WHAT IS NEEDED - Among the entries below, find the line with "zona donde por donde pasan muchos", then quote it and each following line up to and including the line with "de Cultura o la Casa de la Música.", and nothing else.

───── EXTRACTED RECORDS ─────

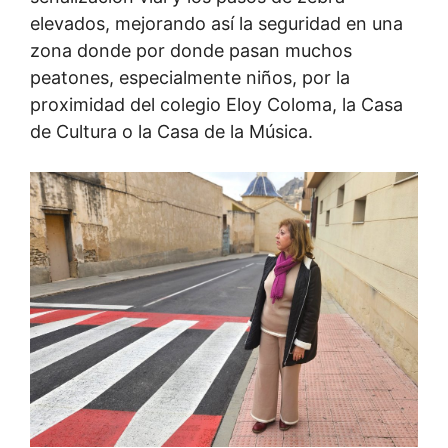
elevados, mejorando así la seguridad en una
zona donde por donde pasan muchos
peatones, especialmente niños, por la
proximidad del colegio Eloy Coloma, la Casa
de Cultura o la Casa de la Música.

─────
───── EXTRACTED RECORDS ─────

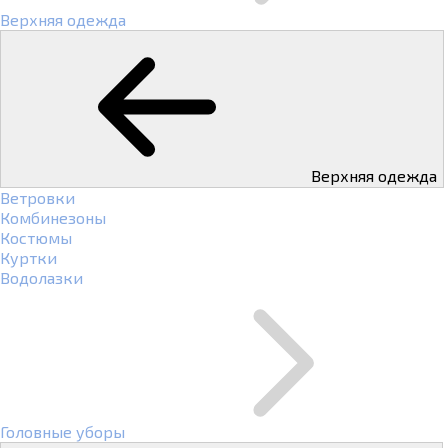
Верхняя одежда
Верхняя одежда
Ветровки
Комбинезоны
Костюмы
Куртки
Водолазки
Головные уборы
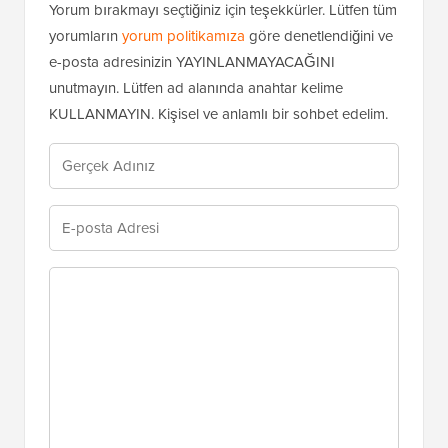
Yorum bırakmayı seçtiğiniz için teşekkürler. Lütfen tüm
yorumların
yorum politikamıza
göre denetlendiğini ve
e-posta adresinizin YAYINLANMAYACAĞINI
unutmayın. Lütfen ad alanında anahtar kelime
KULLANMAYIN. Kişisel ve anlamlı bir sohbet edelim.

─────

TASK OUTPUT -
zona donde por donde pasan muchos
peatones, especialmente niños, por la
proximidad del colegio Eloy Coloma, la Casa
de Cultura o la Casa de la Música.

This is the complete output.